Set down the text of each of the following records line for line, leaving out the pictures.

Source information: Begin

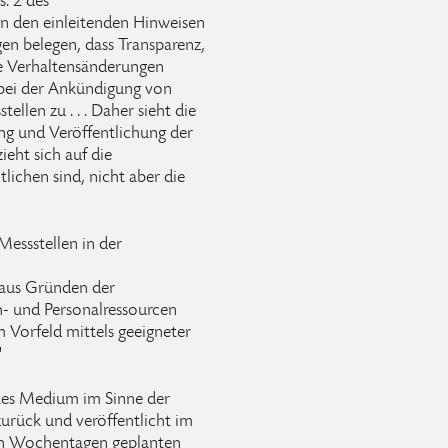
s. 2 des
n den einleitenden Hinweisen
en belegen, dass Transparenz,
ve Verhaltensänderungen
bei der Ankündigung von
llen zu . . . Daher sieht die
ng und Veröffentlichung der
eht sich auf die
tlichen sind, nicht aber die
Messstellen in der
aus Gründen der
h- und Personalressourcen
m Vorfeld mittels geeigneter
"
etes Medium im Sinne der
 zurück und veröffentlicht im
en Wochentagen geplanten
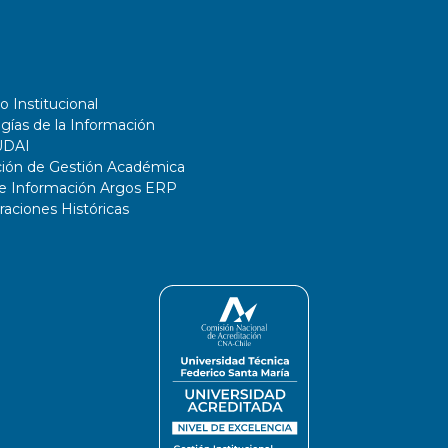
o Institucional
gías de la Información
UDAI
ción de Gestión Académica
de Información Argos ERP
ciones Históricas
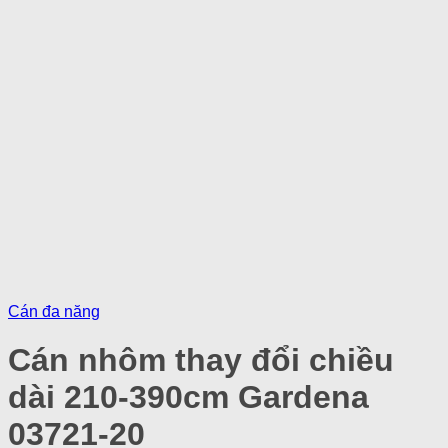
Cán đa năng
Cán nhôm thay đổi chiều
dài 210-390cm Gardena
03721-20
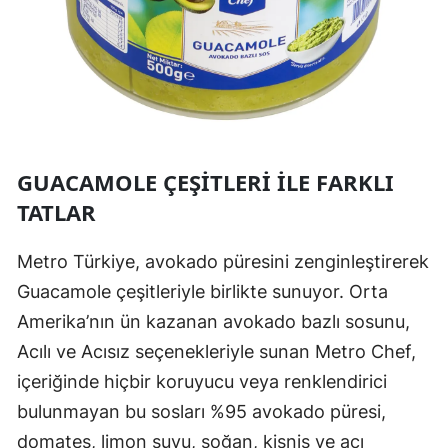
GUACAMOLE ÇEŞITLERI ILE FARKLI
TATLAR
Metro Türkiye, avokado püresini zenginleştirerek
Guacamole çeşitleriyle birlikte sunuyor. Orta
Amerika’nın ün kazanan avokado bazlı sosunu,
Acılı ve Acısız seçenekleriyle sunan Metro Chef,
içeriğinde hiçbir koruyucu veya renklendirici
bulunmayan bu sosları %95 avokado püresi,
domates, limon suyu, soğan, kişniş ve acı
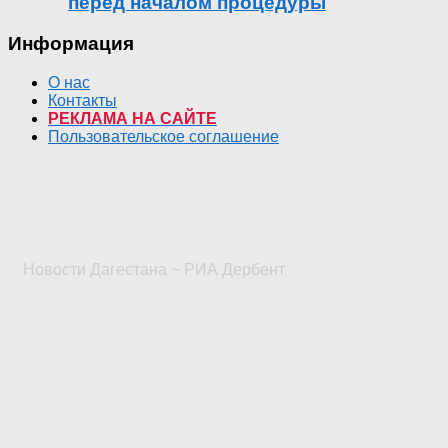
перед началом процедуры
Информация
О нас
Контакты
РЕКЛАМА НА САЙТЕ
Пользовательское соглашение
Новости Дагестана ~ РИА Дербент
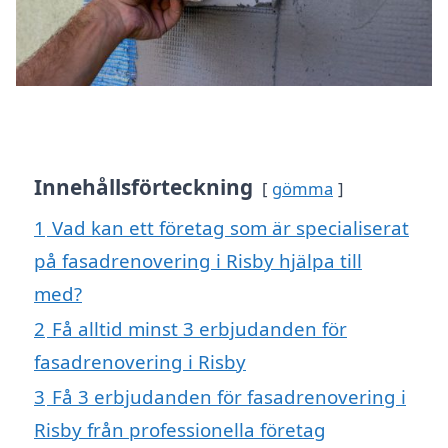
Innehållsförteckning
gömma
1
Vad kan ett företag som är specialiserat
på fasadrenovering i Risby hjälpa till
med?
2
Få alltid minst 3 erbjudanden för
fasadrenovering i Risby
3
Få 3 erbjudanden för fasadrenovering i
Risby från professionella företag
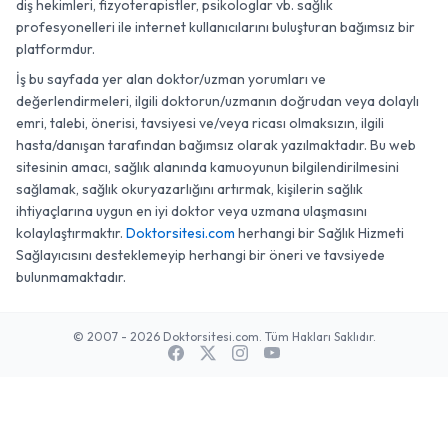
diş hekimleri, fizyoterapistler, psikologlar vb. sağlık
profesyonelleri ile internet kullanıcılarını buluşturan bağımsız bir
platformdur.
İş bu sayfada yer alan doktor/uzman yorumları ve
değerlendirmeleri, ilgili doktorun/uzmanın doğrudan veya dolaylı
emri, talebi, önerisi, tavsiyesi ve/veya ricası olmaksızın, ilgili
hasta/danışan tarafından bağımsız olarak yazılmaktadır. Bu web
sitesinin amacı, sağlık alanında kamuoyunun bilgilendirilmesini
sağlamak, sağlık okuryazarlığını artırmak, kişilerin sağlık
ihtiyaçlarına uygun en iyi doktor veya uzmana ulaşmasını
kolaylaştırmaktır.
Doktorsitesi.com
herhangi bir Sağlık Hizmeti
Sağlayıcısını desteklemeyip herhangi bir öneri ve tavsiyede
bulunmamaktadır.
© 2007 - 2026 Doktorsitesi.com. Tüm Hakları Saklıdır.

Source information: End

_Output of the task:_
s. 2 des
n den einleitenden Hinweisen
en belegen, dass Transparenz,
ve Verhaltensänderungen
bei der Ankündigung von
llen zu . . . Daher sieht die
ng und Veröffentlichung der
eht sich auf die
tlichen sind, nicht aber die
Messstellen in der
aus Gründen der
h- und Personalressourcen
m Vorfeld mittels geeigneter
"
etes Medium im Sinne der
 zurück und veröffentlicht im
en Wochentagen geplanten
o Institucional
gías de la Información
UDAI
ción de Gestión Académica
de Información Argos ERP
ciones Históricas
Cán đa năng
Cán nhôm thay đổi chiều
dài 210-390cm Gardena
03721-20
GUACAMOLE ÇEŞITLERI ILE FARKLI
TATLAR
Metro Türkiye, avokado püresini zenginleştirerek
Guacamole çeşitleriyle birlikte sunuyor. Orta
Amerika’nın ün kazanan avokado bazlı sosunu,
Acılı ve Acısız seçenekleriyle sunan Metro Chef,
içeriğinde hiçbir koruyucu veya renklendirici
bulunmayan bu sosları %95 avokado püresi,
domates, limon suyu, soğan, kişniş ve acı
перед началом процедуры
Информация
О нас
Контакты
РЕКЛАМА НА САЙТЕ
Пользовательское соглашение
Новости Дагестана ~ РИА Дербент
Innehållsförteckning
gömma
1
Vad kan ett företag som är specialiserat
på fasadrenovering i Risby hjälpa till
med?
2
Få alltid minst 3 erbjudanden för
fasadrenovering i Risby
3
Få 3 erbjudanden för fasadrenovering i
Risby från professionella företag
diş hekimleri, fizyoterapistler, psikologlar vb. sağlık
profesyonelleri ile internet kullanıcılarını buluşturan bağımsız bir
platformdur.
İş bu sayfada yer alan doktor/uzman yorumları ve
değerlendirmeleri, ilgili doktorun/uzmanın doğrudan veya dolaylı
emri, talebi, önerisi, tavsiyesi ve/veya ricası olmaksızın, ilgili
hasta/danışan tarafından bağımsız olarak yazılmaktadır. Bu web
sitesinin amacı, sağlık alanında kamuoyunun bilgilendirilmesini
sağlamak, sağlık okuryazarlığını artırmak, kişilerin sağlık
ihtiyaçlarına uygun en iyi doktor veya uzmana ulaşmasını
kolaylaştırmaktır.
Doktorsitesi.com
herhangi bir Sağlık Hizmeti
Sağlayıcısını desteklemeyip herhangi bir öneri ve tavsiyede
bulunmamaktadır.
© 2007 - 2026 Doktorsitesi.com. Tüm Hakları Saklıdır.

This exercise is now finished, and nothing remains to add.